Rev. chil. pediatr. v.72 n.2 Santiago mar. 2001

http://dx.doi.org/10.4067/S0370-41062001000200013 

Dolores óseos: los desafíos
en el diagnóstico diferencial

Marta Miranda A.1

1. Servicio de Pediatría, Unidad de Reumatología Infantil, Departamento de Pediatría y Cirugía Infantil Occidente, Facultad de Medicina, Universidad de Chile.

En nuestro medio, las enfermedades reumatológicas representan el 1,4% de la morbilidad pediátrica, cifra similar al 1,3 y 1,6% descrito en la literatura extranjera. Su baja incidencia, asociada a ciertas características tanto estructurales como funcionales del aparato locomotor del niño, dificultan su diagnóstico y frecuentemente se confunden con afecciones infecciosas, traumatológicas e incluso procesos neoplásicos, y por otro lado, las enfermedades neoplásicas se pueden expresar por síntomas musculoesqueléticos. Como expresión clínica inicial, estas manifestaciones no son habituales en pediatría a diferencia del adulto, donde constituyen diversos síndromes clínicos reumatológicos. Por ello, habrá que tenerlas presentes, ya que constituyen un desafío para el médico. El compromiso osteoarticular es muy variable, puede estar presente desde el comienzo o en cualquier momento del curso evolutivo de la enfermedad. Puede aparecer en forma primaria, como sucede en los tumores óseos o articulares, ser el resultado de una extensión a distancia, como en las metástasis óseas, o ser expresión de una complicación de la enfermedad como las fracturas patológicas o secundarias a la terapia como son las necrosis óseas asépticas.

La relevancia de los síntomas del aparato locomotor puede sugerir diagnósticos errados de afecciones traumatológicas, ortopédicas o reumatológicas, por lo que muchos de ellos reciben tratamientos con antiinflamatorios no esteroidales o corticoides enmascarando y retardando el diagnóstico por disminución de síntomas y signos de la enfermedad de base1.

Por lo anterior es necesario tener una visión panorámica de las afecciones reumatológicas para conocer los hechos que pueden servir para el diagnóstico diferencial con las neoplasias.

La forma de enfocar los distintos reumatismos infantiles puede ser diversa, ya sea siguiendo la clasificación de Cassidy- Petty (1995) que los ordena en ocho grupos según presencia de inflamación o no; displasias; desórdenes hereditarios; enfermedades por depósito; afecciones metabólicas; enfermedades sistémicas con manifestaciones musculoesqueléticas; hiperostosis. También se puede analizar tomando en cuenta el número de articulaciones afectadas: monoartritis o poliartritis, o según el compromiso regional articular periférico o axial. Sin embargo, tiene más utilidad práctica ordenarlos de acuerdo a su frecuencia según edad presentación2.

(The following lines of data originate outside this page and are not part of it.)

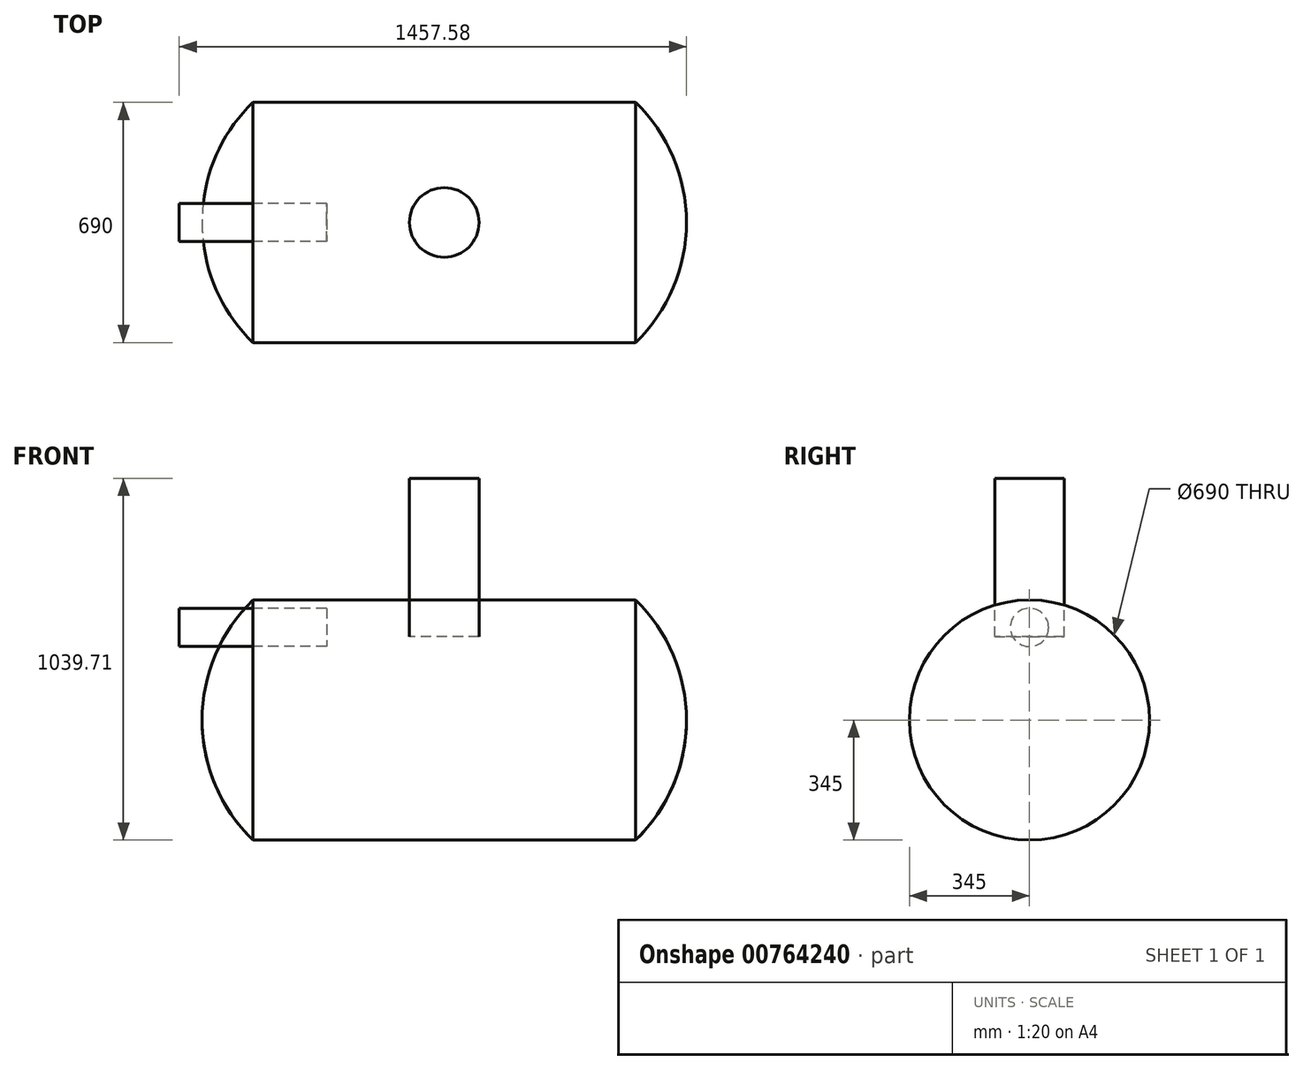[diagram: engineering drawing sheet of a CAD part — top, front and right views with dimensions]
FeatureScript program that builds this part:
annotation { "Feature Type Name" : "Feature", "Feature Type Description" : "" }
export const myFeature = defineFeature(function(context is Context, id is Id, definition is map)
    precondition{}
    {
        {
            var Q0;
            Q0=qCreatedBy(makeId("Front.planeOp"),FACE);
            var sketch = newSketch(context, id + "F0", { "sketchPlane" : qUnion([Q0])});
            skLineSegment(sketch, "E0.bottom", {"start": v(-550, 345) * mm, "end": v(550, 345) * mm});
            skLineSegment(sketch, "E0.top", {"start": v(-550, -345) * mm, "end": v(550, -345) * mm});
            skLineSegment(sketch, "E0.left", {"start": v(-550, 345) * mm, "end": v(-550, -345) * mm});
            skLineSegment(sketch, "E0.right", {"start": v(550, 345) * mm, "end": v(550, -345) * mm});
            skLineSegment(sketch, "E1.bottom", {"start": v(-761.58, 321.12) * mm, "end": v(-338.42, 321.12) * mm});
            skLineSegment(sketch, "E1.top", {"start": v(-761.58, 211.12) * mm, "end": v(-338.42, 211.12) * mm});
            skLineSegment(sketch, "E1.left", {"start": v(-761.58, 321.12) * mm, "end": v(-761.58, 211.12) * mm});
            skLineSegment(sketch, "E1.right", {"start": v(-338.42, 321.12) * mm, "end": v(-338.42, 211.12) * mm});
            skPoint(sketch, "E1.middle", {"position": v(-550, 266.12) * mm});
            skLineSegment(sketch, "E2.bottom", {"start": v(-100, 694.7) * mm, "end": v(100, 694.7) * mm});
            skLineSegment(sketch, "E2.top", {"start": v(-100, 239.34) * mm, "end": v(100, 239.34) * mm});
            skLineSegment(sketch, "E2.left", {"start": v(-100, 694.7) * mm, "end": v(-100, 239.34) * mm});
            skLineSegment(sketch, "E2.right", {"start": v(100, 694.7) * mm, "end": v(100, 239.34) * mm});
            skPoint(sketch, "E2.middle", {"position": v(0, 467.02) * mm});
            skLineSegment(sketch, "E3", {"start": v(-550, 0) * mm, "end": v(550, 0) * mm});
            skLineSegment(sketch, "E4", {"start": v(-550, 0) * mm, "end": v(-696, 0) * mm});
            skLineSegment(sketch, "E5", {"start": v(550, 0) * mm, "end": v(696, 0) * mm});
            skLineSegment(sketch, "E6", {"start": v(0, 239.34) * mm, "end": v(0, 694.7) * mm});
            skLineSegment(sketch, "E7", {"start": v(-338.42, 266.12) * mm, "end": v(-761.58, 266.12) * mm});
            skPoint(sketch, "E8", {"position": v(-696, 0) * mm});
            skArc(sketch, "E9", {"start": v(-550, 345) * mm, "mid": v(-658, 187.31) * mm, "end": v(-696, 0) * mm});
            skArc(sketch, "E10", {"start": v(550, -345) * mm, "mid": v(658, -187.31) * mm, "end": v(696, 0) * mm});
            skArc(sketch, "E11", {"start": v(696, 0) * mm, "mid": v(658, 187.31) * mm, "end": v(550, 345) * mm});
            skArc(sketch, "E12", {"start": v(-696, 0) * mm, "mid": v(-658, -187.31) * mm, "end": v(-550, -345) * mm});
            skSolve(sketch);
        }
        {
            var Q0;
            Q0=sQuery(id+"F0.wireOp",EDGE,"E2.right");
            var Q1;
            Q1=sQuery(id+"F0.wireOp",EDGE,"E6");
            revolve(context, id + "F1", {"bodyType" : ToolBodyType.SURFACE, "surfaceOperationType" : NewSurfaceOperationType.NEW, "surfaceEntities" : qUnion([Q0]), "axis" : qUnion([Q1]), "revolveType" : RevolveType.FULL});
        }
        {
            var Q0;
            Q0=sQuery(id+"F0.wireOp",EDGE,"E1.bottom");
            var Q1;
            Q1=sQuery(id+"F0.wireOp",EDGE,"E7");
            revolve(context, id + "F2", {"bodyType" : ToolBodyType.SURFACE, "surfaceOperationType" : NewSurfaceOperationType.NEW, "surfaceEntities" : qUnion([Q0]), "axis" : qUnion([Q1]), "revolveType" : RevolveType.FULL});
        }
        {
            var Q0;
            Q0=sQuery(id+"F0.wireOp",EDGE,"E0.top");
            var Q1;
            Q1=sQuery(id+"F0.wireOp",EDGE,"E3");
            revolve(context, id + "F3", {"bodyType" : ToolBodyType.SURFACE, "surfaceOperationType" : NewSurfaceOperationType.NEW, "surfaceEntities" : qUnion([Q0]), "axis" : qUnion([Q1]), "revolveType" : RevolveType.FULL});
        }
        {
            var Q0;
            Q0=sQuery(id+"F0.wireOp",EDGE,"E12");
            var Q1;
            Q1=sQuery(id+"F0.wireOp",EDGE,"E4");
            revolve(context, id + "F4", {"bodyType" : ToolBodyType.SURFACE, "surfaceOperationType" : NewSurfaceOperationType.NEW, "surfaceEntities" : qUnion([Q0]), "axis" : qUnion([Q1]), "revolveType" : RevolveType.FULL});
        }
        {
            var Q0;
            Q0=sQuery(id+"F0.wireOp",EDGE,"E10");
            var Q1;
            Q1=sQuery(id+"F0.wireOp",EDGE,"E5");
            revolve(context, id + "F5", {"bodyType" : ToolBodyType.SURFACE, "surfaceOperationType" : NewSurfaceOperationType.NEW, "surfaceEntities" : qUnion([Q0]), "axis" : qUnion([Q1]), "revolveType" : RevolveType.FULL});
        }
    });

Frente a un niño con afección reumatológica, debiéramos hacernos siempre las siguientes preguntas:

– La enfermedad, ¿está localizada solo en las articulaciones, o la artritis/artralgia es una expresión más de una afección sistémica, como la artritis en una leucemia?

– Los síntomas presentes, ¿se relacionan exclusivamente con el aparato locomotor, o existen otras manifestaciones extraarticulares que pudieran ayudar en el diagnóstico?, como por ejemplo un síndrome febril y visceromegalia en una artritis crónica idiopática infantil sistémica o en una leucemia.

– ¿Estamos frente a una enfermedad con expresión incompleta o atípica?, como por ejemplo una enfermedad de Kawasaki atípica o incompleta, o una artritis leucémica sin otras manifestaciones clínicas.

– ¿El cuadro osteoarticular es sugerente de un proceso benigno, autolimitado o su naturaleza es evolutiva y sugiere pronóstico reservado? Entre los primeros tenemos dolores óseos diafisiarios, simétricos y nocturnos correspondiente a: dolores óseos benignos recurrentes, mal denominados "dolores de crecimiento". Entre los segundos: dolores óseos metafisiarios asimétricos y erráticos observados en el compromiso osteoarticular de las leucemias linfoblásticas agudas.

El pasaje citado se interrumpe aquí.